[Saved entries]
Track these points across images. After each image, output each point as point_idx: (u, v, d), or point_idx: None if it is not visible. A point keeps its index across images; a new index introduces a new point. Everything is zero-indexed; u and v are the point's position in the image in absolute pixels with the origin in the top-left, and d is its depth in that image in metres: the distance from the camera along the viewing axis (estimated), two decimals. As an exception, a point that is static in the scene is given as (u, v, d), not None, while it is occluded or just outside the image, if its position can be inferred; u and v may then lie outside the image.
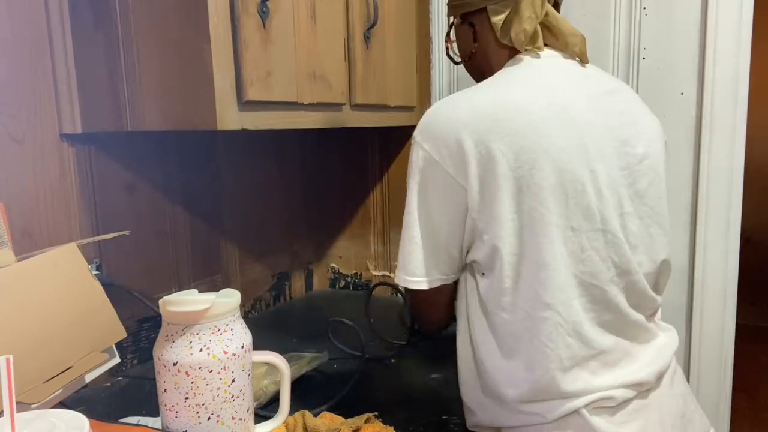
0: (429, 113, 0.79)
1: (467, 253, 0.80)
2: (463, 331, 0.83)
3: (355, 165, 1.63)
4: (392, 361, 1.14)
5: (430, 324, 0.96)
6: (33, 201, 0.96)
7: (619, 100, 0.83)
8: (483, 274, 0.78)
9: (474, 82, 0.92)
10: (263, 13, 0.92)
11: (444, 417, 0.90)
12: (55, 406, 0.76)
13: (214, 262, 1.34)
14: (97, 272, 0.98)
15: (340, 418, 0.84)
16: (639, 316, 0.80)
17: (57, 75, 0.97)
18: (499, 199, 0.73)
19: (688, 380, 1.41)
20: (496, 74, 0.82)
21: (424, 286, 0.80)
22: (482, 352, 0.79)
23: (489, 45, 0.86)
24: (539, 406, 0.76)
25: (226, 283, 1.37)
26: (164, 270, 1.21)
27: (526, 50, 0.82)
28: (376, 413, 0.85)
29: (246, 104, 0.91)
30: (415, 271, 0.80)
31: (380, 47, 1.28)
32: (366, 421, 0.83)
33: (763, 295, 3.64)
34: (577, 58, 0.84)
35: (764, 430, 2.56)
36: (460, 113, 0.76)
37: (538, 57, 0.82)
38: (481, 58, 0.88)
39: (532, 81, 0.79)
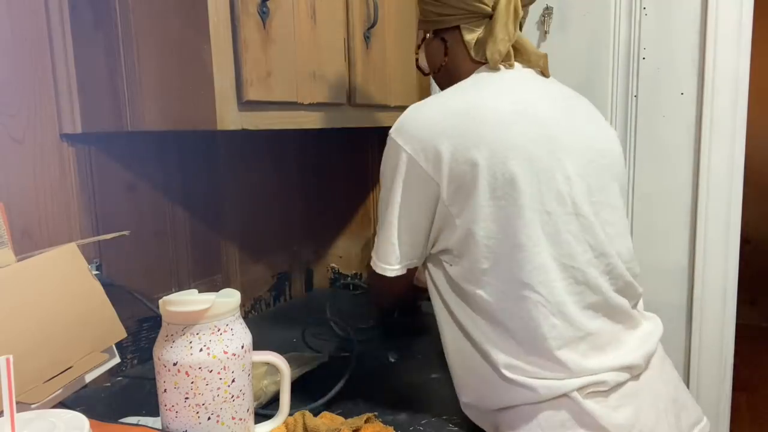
0: (406, 116, 0.83)
1: (435, 243, 0.84)
2: (444, 315, 0.86)
3: (355, 165, 1.63)
4: (392, 360, 1.14)
5: (391, 300, 1.16)
6: (33, 201, 0.96)
7: (581, 104, 0.90)
8: (451, 264, 0.82)
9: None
10: (263, 13, 0.92)
11: (444, 417, 0.90)
12: (55, 406, 0.76)
13: (214, 262, 1.34)
14: (97, 272, 0.98)
15: (340, 418, 0.85)
16: (623, 301, 0.83)
17: (57, 75, 0.97)
18: (476, 189, 0.77)
19: (687, 380, 1.41)
20: (466, 80, 0.87)
21: (402, 272, 0.85)
22: (470, 329, 0.81)
23: (460, 59, 0.91)
24: (532, 381, 0.77)
25: (226, 283, 1.37)
26: (164, 270, 1.21)
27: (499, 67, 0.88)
28: (376, 413, 0.86)
29: (246, 104, 0.91)
30: (395, 261, 0.84)
31: (380, 47, 1.28)
32: (366, 421, 0.83)
33: (763, 295, 3.64)
34: (539, 70, 0.90)
35: (764, 430, 2.56)
36: (436, 115, 0.81)
37: (505, 69, 0.87)
38: (451, 71, 0.93)
39: (499, 85, 0.85)
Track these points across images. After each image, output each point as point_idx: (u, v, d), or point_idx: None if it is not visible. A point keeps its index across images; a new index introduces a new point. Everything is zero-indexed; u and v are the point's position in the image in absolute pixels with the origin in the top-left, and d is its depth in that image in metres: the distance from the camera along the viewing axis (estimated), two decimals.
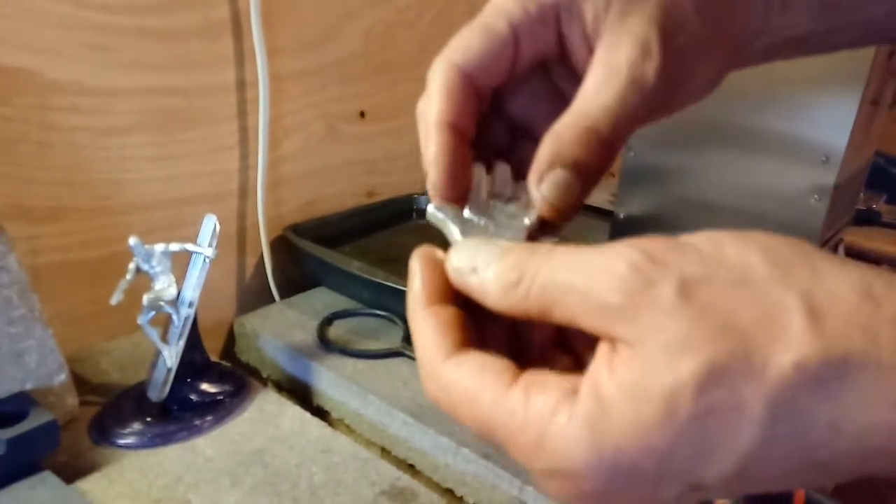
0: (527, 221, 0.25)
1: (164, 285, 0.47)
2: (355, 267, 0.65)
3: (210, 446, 0.48)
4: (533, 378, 0.19)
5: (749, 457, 0.17)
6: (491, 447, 0.21)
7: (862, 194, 0.94)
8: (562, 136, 0.24)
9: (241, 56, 0.65)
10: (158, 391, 0.49)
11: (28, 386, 0.44)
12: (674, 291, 0.17)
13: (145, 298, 0.47)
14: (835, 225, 0.75)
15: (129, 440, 0.48)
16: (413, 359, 0.59)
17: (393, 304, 0.66)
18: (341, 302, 0.70)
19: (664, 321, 0.17)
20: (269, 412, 0.52)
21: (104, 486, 0.44)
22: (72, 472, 0.44)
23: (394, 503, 0.44)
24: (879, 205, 1.03)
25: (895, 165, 1.08)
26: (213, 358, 0.55)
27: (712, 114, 0.76)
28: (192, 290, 0.48)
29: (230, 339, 0.70)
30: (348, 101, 0.79)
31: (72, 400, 0.49)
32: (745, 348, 0.16)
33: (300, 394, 0.61)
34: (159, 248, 0.47)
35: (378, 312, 0.67)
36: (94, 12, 0.54)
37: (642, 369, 0.17)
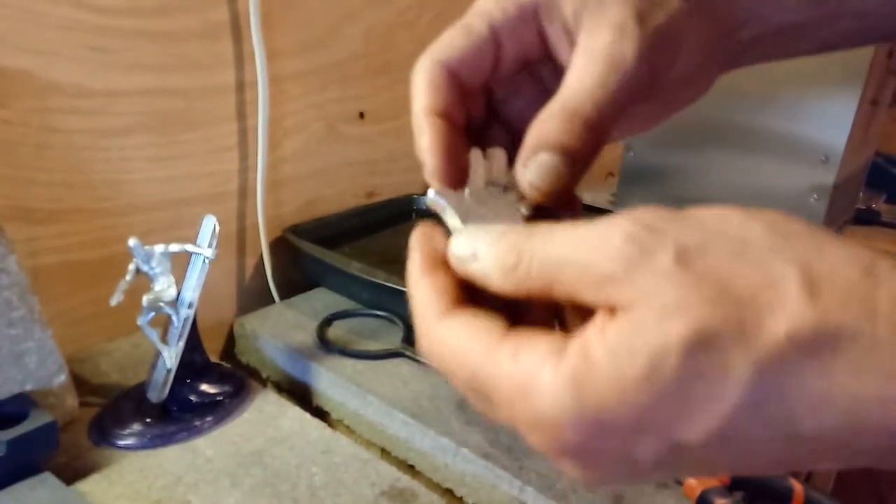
0: (524, 210, 0.25)
1: (164, 286, 0.47)
2: (355, 267, 0.65)
3: (210, 447, 0.48)
4: (523, 335, 0.19)
5: (732, 418, 0.17)
6: (478, 404, 0.21)
7: (861, 194, 0.94)
8: (545, 121, 0.24)
9: (241, 57, 0.66)
10: (158, 392, 0.49)
11: (28, 387, 0.44)
12: (671, 259, 0.17)
13: (145, 299, 0.47)
14: (834, 224, 0.75)
15: (129, 441, 0.48)
16: (414, 360, 0.59)
17: (393, 305, 0.66)
18: (341, 302, 0.70)
19: (660, 286, 0.17)
20: (268, 413, 0.52)
21: (104, 487, 0.44)
22: (72, 473, 0.44)
23: None
24: (879, 204, 1.03)
25: (895, 165, 1.09)
26: (213, 359, 0.55)
27: (712, 114, 0.76)
28: (191, 290, 0.48)
29: (230, 339, 0.70)
30: (348, 101, 0.79)
31: (71, 401, 0.49)
32: (739, 315, 0.16)
33: (300, 394, 0.61)
34: (159, 248, 0.47)
35: (378, 313, 0.67)
36: (93, 14, 0.54)
37: (631, 330, 0.17)
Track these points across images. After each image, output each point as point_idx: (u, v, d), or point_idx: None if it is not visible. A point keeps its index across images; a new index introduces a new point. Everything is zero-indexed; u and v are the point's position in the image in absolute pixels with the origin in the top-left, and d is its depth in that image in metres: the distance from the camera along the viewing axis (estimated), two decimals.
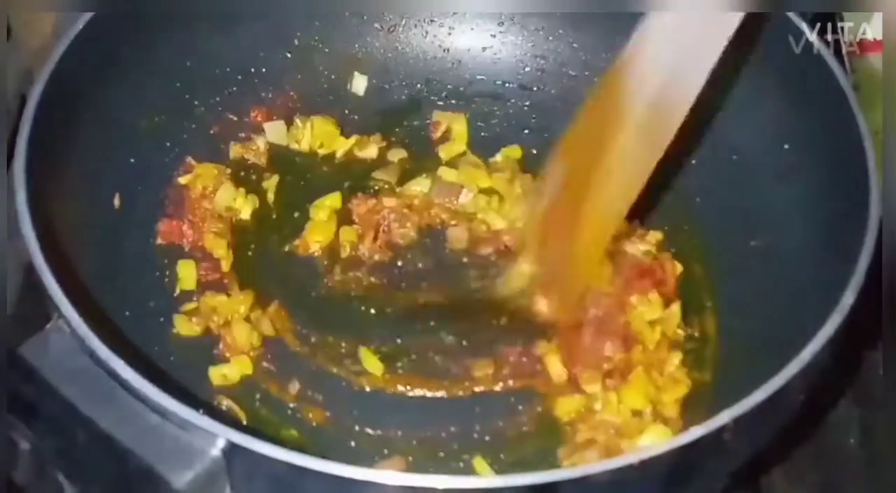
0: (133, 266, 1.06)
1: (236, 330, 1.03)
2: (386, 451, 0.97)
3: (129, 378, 0.77)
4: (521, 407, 1.00)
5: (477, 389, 1.01)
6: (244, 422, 0.98)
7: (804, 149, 1.05)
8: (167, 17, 1.09)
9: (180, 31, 1.11)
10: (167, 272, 1.08)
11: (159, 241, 1.09)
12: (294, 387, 1.01)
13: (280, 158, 1.18)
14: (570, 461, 0.95)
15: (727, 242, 1.11)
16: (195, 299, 1.06)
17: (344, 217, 1.13)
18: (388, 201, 1.13)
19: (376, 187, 1.16)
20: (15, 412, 0.78)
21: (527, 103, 1.24)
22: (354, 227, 1.12)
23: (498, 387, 1.01)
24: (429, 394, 1.01)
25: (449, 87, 1.24)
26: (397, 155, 1.19)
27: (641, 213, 1.08)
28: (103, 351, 0.79)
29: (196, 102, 1.16)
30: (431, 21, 1.25)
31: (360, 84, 1.23)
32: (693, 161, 1.16)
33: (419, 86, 1.24)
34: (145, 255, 1.07)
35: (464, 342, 1.04)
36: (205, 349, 1.03)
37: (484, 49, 1.25)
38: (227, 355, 1.02)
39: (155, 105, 1.12)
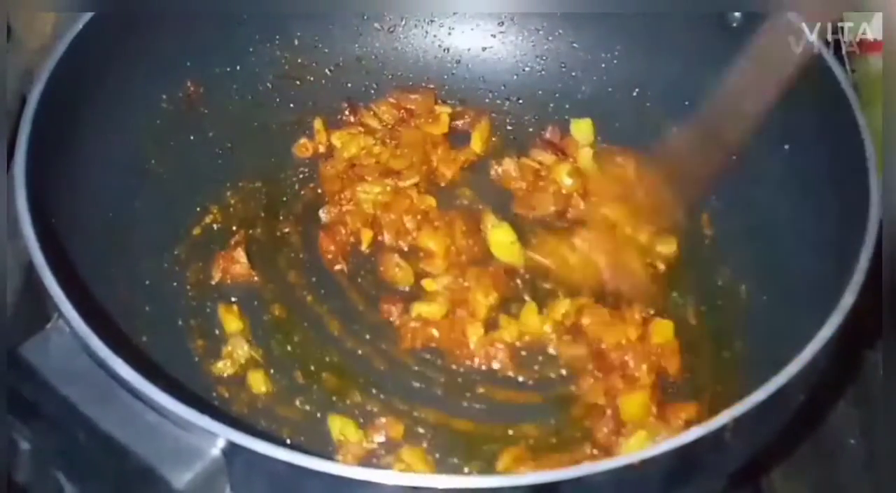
0: (133, 265, 1.06)
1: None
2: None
3: (129, 378, 0.77)
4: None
5: None
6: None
7: (804, 149, 1.05)
8: (167, 17, 1.09)
9: (180, 30, 1.11)
10: (167, 272, 1.08)
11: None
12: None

- [Task statement]: Your copy of the records must match them exactly, except that no pictures appear in it.

- [Completed exercise]:
Track these points across images. After each image, output each point as point_idx: (u, v, d), or point_idx: None if it is not visible. A point keeps its index across images; a new index introduces a new point. Everything is zero-indexed; u and v are the point's position in the image in absolute pixels with the origin in the top-left, and d is its depth in that image in metres: the distance from the camera along the viewing axis (estimated), two decimals. As an exception, a point that is static in the scene is given as (u, v, d), not None, while it is occluded or just outside the image, if its position can be inferred; u and v may then lie outside the image.
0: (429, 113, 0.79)
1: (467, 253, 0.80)
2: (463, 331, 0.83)
3: (355, 165, 1.63)
4: (392, 361, 1.14)
5: (430, 324, 0.96)
6: (33, 201, 0.96)
7: (619, 100, 0.83)
8: (483, 274, 0.78)
9: (474, 82, 0.92)
10: (263, 13, 0.92)
11: (444, 417, 0.90)
12: (55, 406, 0.76)
13: (214, 262, 1.34)
14: (97, 272, 0.98)
15: (340, 418, 0.84)
16: (639, 316, 0.80)
17: (57, 75, 0.97)
18: (499, 199, 0.73)
19: (688, 380, 1.41)
20: (496, 74, 0.82)
21: (424, 286, 0.80)
22: (482, 352, 0.79)
23: (489, 45, 0.86)
24: (539, 406, 0.76)
25: (226, 283, 1.37)
26: (164, 270, 1.21)
27: (526, 50, 0.82)
28: (376, 413, 0.85)
29: (246, 104, 0.91)
30: (415, 271, 0.80)
31: (380, 47, 1.28)
32: (366, 421, 0.83)
33: (763, 295, 3.64)
34: (577, 58, 0.84)
35: (764, 430, 2.56)
36: (460, 113, 0.76)
37: (538, 57, 0.82)
38: (481, 58, 0.88)
39: (532, 81, 0.79)
0: (406, 116, 0.83)
1: (435, 243, 0.84)
2: (444, 315, 0.86)
3: (355, 165, 1.63)
4: (392, 360, 1.14)
5: (391, 300, 1.16)
6: (33, 201, 0.96)
7: (581, 104, 0.90)
8: (451, 264, 0.82)
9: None
10: (263, 13, 0.92)
11: (444, 417, 0.90)
12: (55, 406, 0.76)
13: (214, 262, 1.34)
14: (97, 272, 0.98)
15: (340, 418, 0.85)
16: (623, 301, 0.83)
17: (57, 75, 0.97)
18: (476, 189, 0.77)
19: (687, 380, 1.41)
20: (466, 80, 0.87)
21: (402, 272, 0.85)
22: (470, 329, 0.81)
23: (460, 59, 0.91)
24: (532, 381, 0.77)
25: (226, 283, 1.37)
26: (164, 270, 1.21)
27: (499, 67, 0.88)
28: (376, 413, 0.86)
29: (246, 104, 0.91)
30: (395, 261, 0.84)
31: (380, 47, 1.28)
32: (366, 421, 0.83)
33: (763, 295, 3.64)
34: (539, 70, 0.90)
35: (764, 430, 2.56)
36: (436, 115, 0.81)
37: (505, 69, 0.87)
38: (451, 71, 0.93)
39: (499, 85, 0.85)
Track these points across images. After each image, output each point as point_idx: (u, v, d), or point_idx: None if it is not visible. A point keeps its index across images; a new index introduces a new point. Everything is zero-indexed; u and v are the point's position in the image in absolute pixels with the origin in the top-left, and d is its depth in that image in metres: the distance from the camera along the viewing axis (estimated), two decimals.
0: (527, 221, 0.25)
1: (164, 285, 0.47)
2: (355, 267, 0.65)
3: (210, 446, 0.48)
4: (533, 378, 0.19)
5: (749, 457, 0.17)
6: (491, 447, 0.21)
7: (862, 194, 0.94)
8: (562, 136, 0.24)
9: (241, 56, 0.65)
10: (158, 391, 0.49)
11: (28, 386, 0.44)
12: (674, 291, 0.17)
13: (145, 298, 0.47)
14: (835, 225, 0.75)
15: (129, 440, 0.48)
16: (413, 359, 0.59)
17: (393, 304, 0.66)
18: (341, 302, 0.70)
19: (664, 321, 0.17)
20: (269, 412, 0.52)
21: (104, 486, 0.44)
22: (72, 472, 0.44)
23: (394, 503, 0.44)
24: (879, 205, 1.03)
25: (895, 165, 1.08)
26: (213, 358, 0.55)
27: (712, 114, 0.76)
28: (192, 290, 0.48)
29: (230, 339, 0.70)
30: (348, 101, 0.79)
31: (72, 400, 0.49)
32: (745, 348, 0.16)
33: (300, 394, 0.61)
34: (159, 248, 0.47)
35: (378, 312, 0.67)
36: (94, 12, 0.54)
37: (642, 369, 0.17)
0: (524, 210, 0.25)
1: (164, 286, 0.47)
2: (355, 267, 0.65)
3: (210, 447, 0.48)
4: (523, 335, 0.19)
5: (732, 418, 0.17)
6: (478, 404, 0.21)
7: (861, 194, 0.94)
8: (545, 121, 0.24)
9: (241, 57, 0.66)
10: (158, 392, 0.49)
11: (28, 387, 0.44)
12: (671, 259, 0.17)
13: (145, 299, 0.47)
14: (834, 224, 0.75)
15: (129, 441, 0.48)
16: (414, 360, 0.59)
17: (393, 305, 0.66)
18: (341, 302, 0.70)
19: (660, 286, 0.17)
20: (268, 413, 0.52)
21: (104, 487, 0.44)
22: (72, 473, 0.44)
23: None
24: (879, 204, 1.03)
25: (895, 165, 1.09)
26: (213, 359, 0.55)
27: (712, 114, 0.76)
28: (191, 290, 0.48)
29: (230, 339, 0.70)
30: (348, 101, 0.79)
31: (71, 401, 0.49)
32: (739, 315, 0.16)
33: (300, 394, 0.61)
34: (159, 248, 0.47)
35: (378, 313, 0.67)
36: (93, 14, 0.54)
37: (631, 330, 0.17)
Track these points across images. After each image, output each point as point_idx: (u, v, d), or point_idx: None if it is not visible. A point keeps its index across images; a new index introduces a new point. Everything is zero-indexed; u and v are the point's position in the image in absolute pixels with the origin in the top-left, and d is its depth in that image in metres: the distance from the camera along the viewing axis (estimated), two decimals.
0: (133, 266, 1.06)
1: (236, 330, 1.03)
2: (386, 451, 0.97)
3: (129, 378, 0.77)
4: (521, 407, 1.00)
5: (477, 389, 1.01)
6: (244, 422, 0.98)
7: (804, 149, 1.05)
8: (167, 17, 1.09)
9: (180, 31, 1.11)
10: (167, 272, 1.08)
11: (159, 241, 1.09)
12: (294, 387, 1.01)
13: (280, 158, 1.18)
14: (570, 461, 0.95)
15: (727, 242, 1.11)
16: (195, 299, 1.06)
17: (344, 217, 1.13)
18: (388, 201, 1.13)
19: (376, 187, 1.16)
20: (15, 412, 0.78)
21: (527, 103, 1.24)
22: (354, 227, 1.12)
23: (498, 387, 1.01)
24: (429, 394, 1.01)
25: (449, 87, 1.24)
26: (397, 155, 1.19)
27: (641, 213, 1.08)
28: (103, 351, 0.79)
29: (196, 102, 1.16)
30: (431, 21, 1.25)
31: (360, 84, 1.23)
32: (693, 161, 1.16)
33: (419, 86, 1.24)
34: (145, 255, 1.07)
35: (464, 342, 1.04)
36: (205, 349, 1.03)
37: (484, 49, 1.25)
38: (227, 355, 1.02)
39: (155, 105, 1.12)
0: (133, 265, 1.06)
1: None
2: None
3: (129, 378, 0.77)
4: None
5: None
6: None
7: (804, 149, 1.05)
8: (167, 17, 1.09)
9: (180, 30, 1.11)
10: (167, 272, 1.08)
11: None
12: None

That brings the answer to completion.